The public gardens of Halifax promise flowers, blazing colors and tranquility. The gardens are not open in the winter but you can always take a leisurely walk around along the fence. If you take Marginal Road, you will stumble upon Pier 21, once upon a time Canada’s entry point for immigrants. The museum did a great job recreating the immigrant experience and presents live shows, multimedia presentations and a whole range of photographs and artifacts.
If you’re into gastronomical delights, try these restaurants:
Chives Canadian Bistro – 1537 Barrington Street. Casual dining, good wine list. Ask for their red wine-braised Nova Scotian lamb with root vegetable puree.
MacAskill’s Restaurant – 88 Alderney Drive (in the Darmouth Ferry Terminal Building). Romantic view of the Halifax Harbour. Primarily seafood, but steak’s available.
Wooden Monkey – 1685 Argyle Street – organic food, home-brewed beers and coffees. Serves good seafood with fresh vegetables.
Prince George Hotel – want your waiters in starchy uniforms? This is your restaurant. Business-like ambiance. 1725 Market Street.
National parks are always delightful places to visit. Go for the Kejimkujik National Park experience, located 67 kilometers northwest of Liverpool. The park consists of 381 square kilometers, a generous stretch for canoeists, hikers or just leisure strollers. You can camp in the park and equipment is rented out. If you’re here in the Fall, the foliage will dazzle you.
Canso is an old settlement and is home to the Stan Rogers Folk Festival. Stan Rogers was a Canadian folk singer and composer. Enjoy the free boat rides to the island where interpretative tours are given.
Cape Breton Island is where you’ll take the Cabot Trail. Cape Breton is known for its other attractions – reason why it has been called Nova Scotia’s soul. A strong Scottish community is a source of pride for Cape Breton. Square dances are plentiful in Inverness County during the summer: piano sounds, fiddle tunes, happy choppy feet and smiling faces. The Cape’s western shoreline faces the Gulf of St. Lawrence where you get warm salt water and sandy beaches.
Baddeck is Cape Breton’s touristic spot – only because it has 1,000 motel beds. You can play a round of golf here in Baddeck, but you’ll want to visit the summer home of Alexander Graham Bell where he lived until his death at age 75.

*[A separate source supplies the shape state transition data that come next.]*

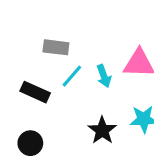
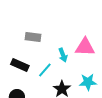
cyan line: (72, 76) -> (45, 70), moved

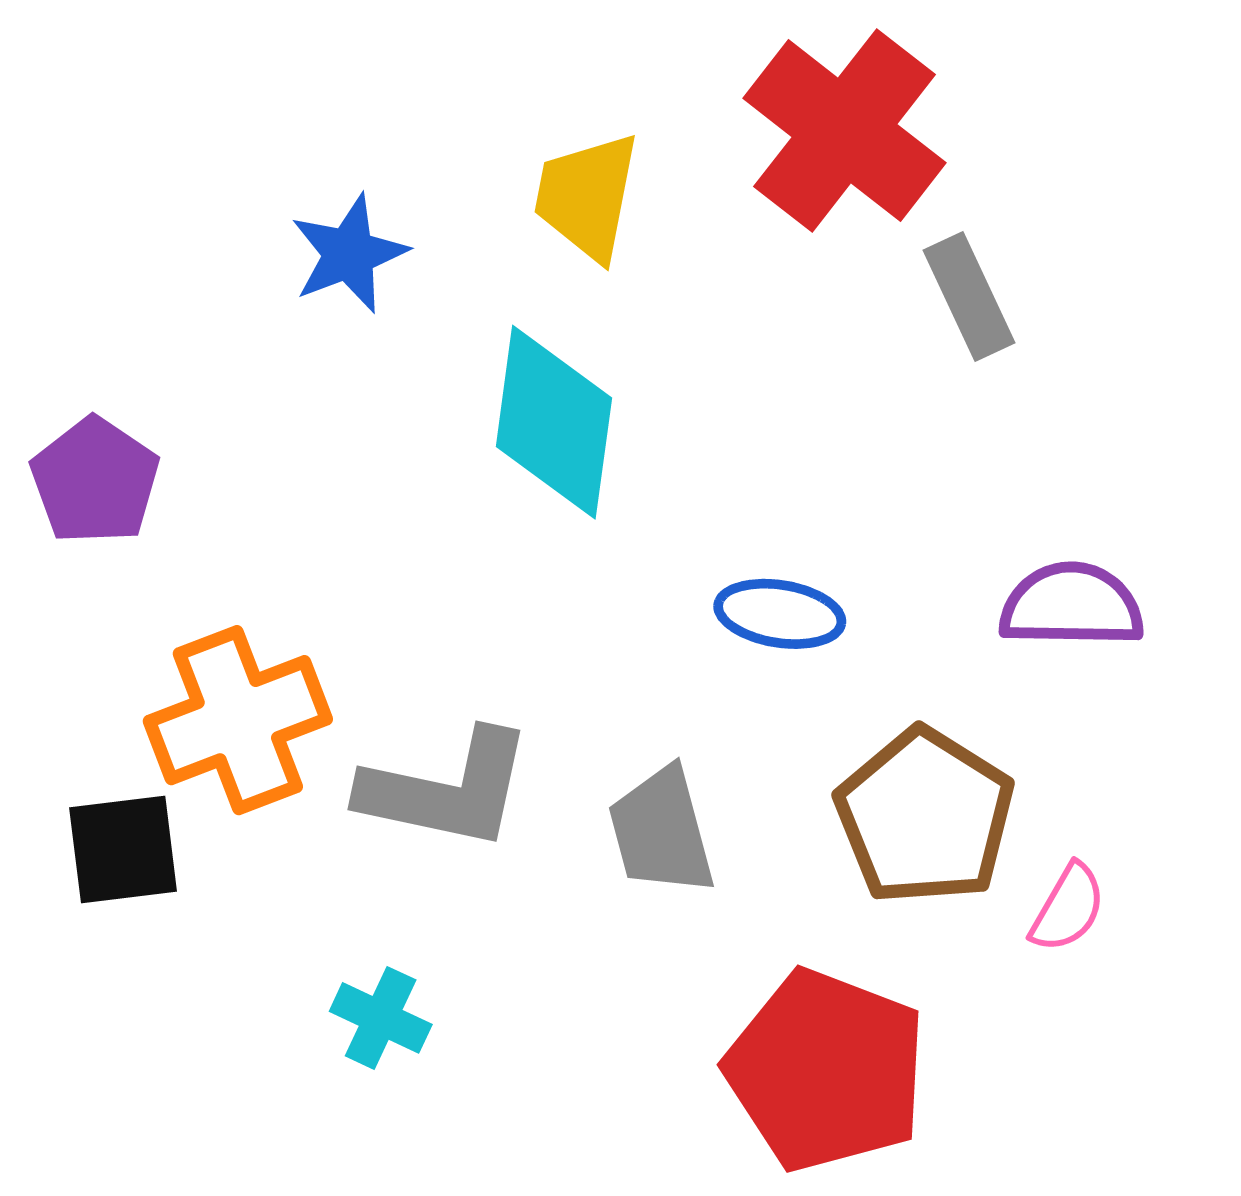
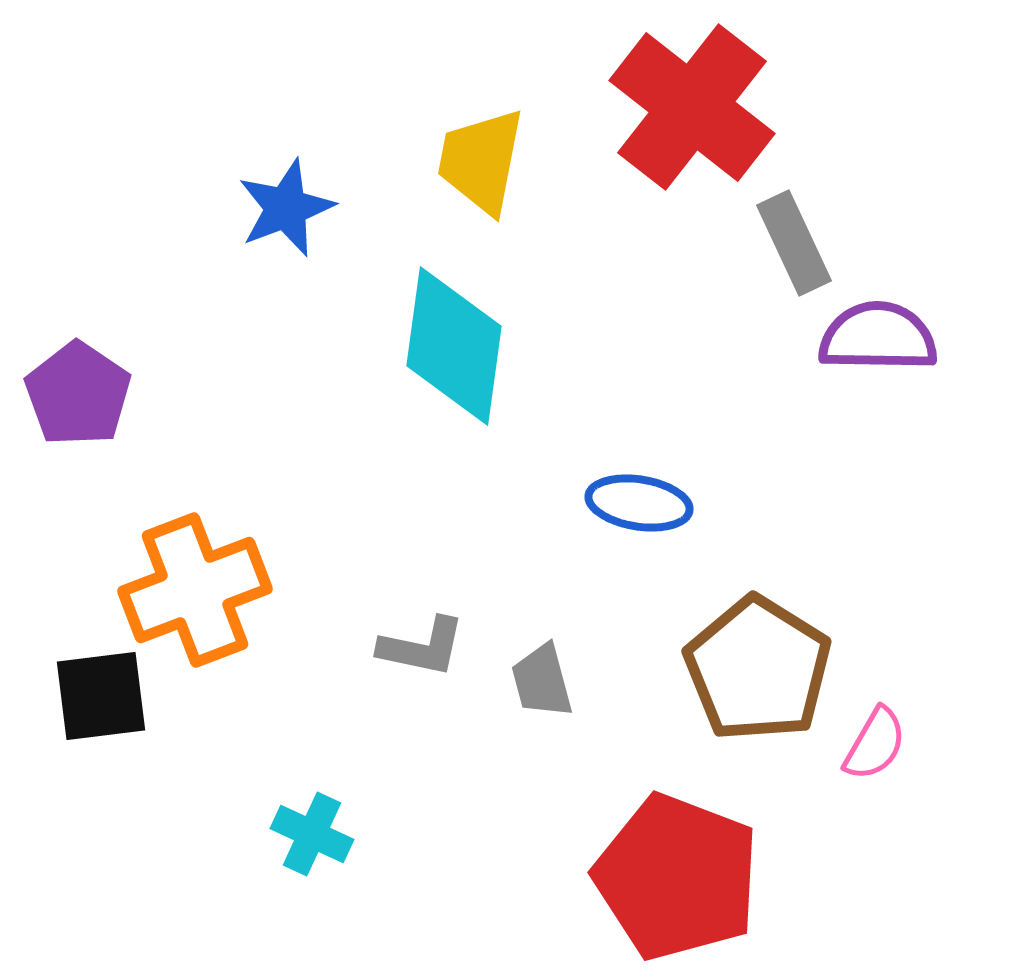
purple semicircle: (1072, 605) -> (878, 337), moved
gray L-shape: (447, 790) -> (422, 647), moved, size x0.6
gray trapezoid: (661, 831) -> (542, 681), size x0.7

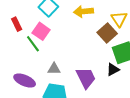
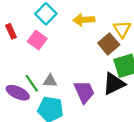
green line: (33, 44) -> (32, 83), moved
black triangle: (113, 70) -> (114, 84), size x1.6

If you like Celtic music, plan on visiting Baddeck for the Celtic Colours International Festival. It takes place for 10 days during the second and third weekends in October. Artists from international Celtic groups converge here. The general public pays anywhere between $18.00 and $90.00 to watch a show. There are workshops that give lessons on Gaelic language, history and culture.
You need not worry about accommodations in Nova Scotia, although you may want your travel agent to make reservations if you’re travelling in the summer. June, July and August are popular with vacationers. You have your choice of first class hotels, top country inss and bed and breakfasts. Air conditioning? Usually, in hotels downtown, but B&Bs along the coastline are cool because of their proximity to the ocean.